Conference room discussion

The business world is a white male-dominated world. The tech world is a white male-dominated world. Pretty much every lucrative industry is a white male-dominated world. It’s changing at a snail pace gradually, but it is changing. My new company, which isn’t that new to me anymore since I recently passed my 90-day mark, is far more diverse than my last one. When I was in the San Francisco headquarters back in May for two weeks, I was happily surprised to see that we had black and Latino people across teams, that Asians (south and east) were represented across the organization, and that we had females at our leadership level. Much progress still has to happen, though, but I’m pretty confident that our HR team is doing what it can to increase diversity and inclusion as much as possible given the many channels in which we are constantly discussing this (even I’ve been an active participant).

But our New York remote office still has a ways to go, as well, and probably a longer way to go than our SF office. Since I’ve arrived, two of our (white) female sales people have left. Our office manager is (predictably) female, but she’s black. Other than her, we have four females in our office as of now, and of those four, I’m the only person of color. Of the rest of our small office of about 26, it’s a sea of white males… one Indian-Jordanian, one East Asian male, and one black, gay male. I add to the diversity of this office. And I’m very cognizant of that.

But I’m confident also when I say that I think people here are aware of the bubble we are in within the walls of our seventh floor office in Flatiron.

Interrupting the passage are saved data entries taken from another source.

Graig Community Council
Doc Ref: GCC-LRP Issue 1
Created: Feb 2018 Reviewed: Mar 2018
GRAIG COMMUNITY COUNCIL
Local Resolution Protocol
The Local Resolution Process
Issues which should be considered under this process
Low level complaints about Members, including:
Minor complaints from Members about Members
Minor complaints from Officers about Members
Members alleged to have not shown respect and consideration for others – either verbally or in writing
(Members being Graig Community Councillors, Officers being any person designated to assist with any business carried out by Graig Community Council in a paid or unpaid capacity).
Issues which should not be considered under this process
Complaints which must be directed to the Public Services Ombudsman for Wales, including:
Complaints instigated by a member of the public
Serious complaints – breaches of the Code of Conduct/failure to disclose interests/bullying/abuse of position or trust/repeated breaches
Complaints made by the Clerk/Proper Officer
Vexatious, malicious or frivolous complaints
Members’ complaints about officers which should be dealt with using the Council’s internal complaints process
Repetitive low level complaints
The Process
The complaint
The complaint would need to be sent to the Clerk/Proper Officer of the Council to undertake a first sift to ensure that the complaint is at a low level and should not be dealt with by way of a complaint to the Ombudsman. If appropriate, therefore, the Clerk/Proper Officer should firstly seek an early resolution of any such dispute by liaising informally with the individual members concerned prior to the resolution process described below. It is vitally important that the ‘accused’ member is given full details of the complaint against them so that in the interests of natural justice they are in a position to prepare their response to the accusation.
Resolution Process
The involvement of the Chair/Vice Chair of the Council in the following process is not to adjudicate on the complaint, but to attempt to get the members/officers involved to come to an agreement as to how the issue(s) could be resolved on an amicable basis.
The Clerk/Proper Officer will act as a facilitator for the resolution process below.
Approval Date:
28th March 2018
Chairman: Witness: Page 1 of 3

Today, I was invited to participate in the enterprise sales east team quarterly business review, and as someone who is part of the enterprise team but not the sales side, somehow, I found everyone actively seeking my opinions on everything, even things I didn’t even have an active opinion about. People across the conference room were soliciting my advice or point of view on this and that, and as they asked, it was clear that every single one of them was eager to hear what I had to say, and they were actively listening and digesting what I was saying. It felt so odd, but in a good way, that all these white men wanted to hear what little ol’ Yvonne had to say. This is probably a result of being at a company previously for too long where my opinion was rarely valued and where I felt like people spent more time waiting for their turn to speak rather than listening to what was currently being said.

It feels really good to feel valued, like people are truly listening to you and care about what you say. It seems like such a simple thing, but sometimes it’s the simplest things we need to feel good about ourselves in life.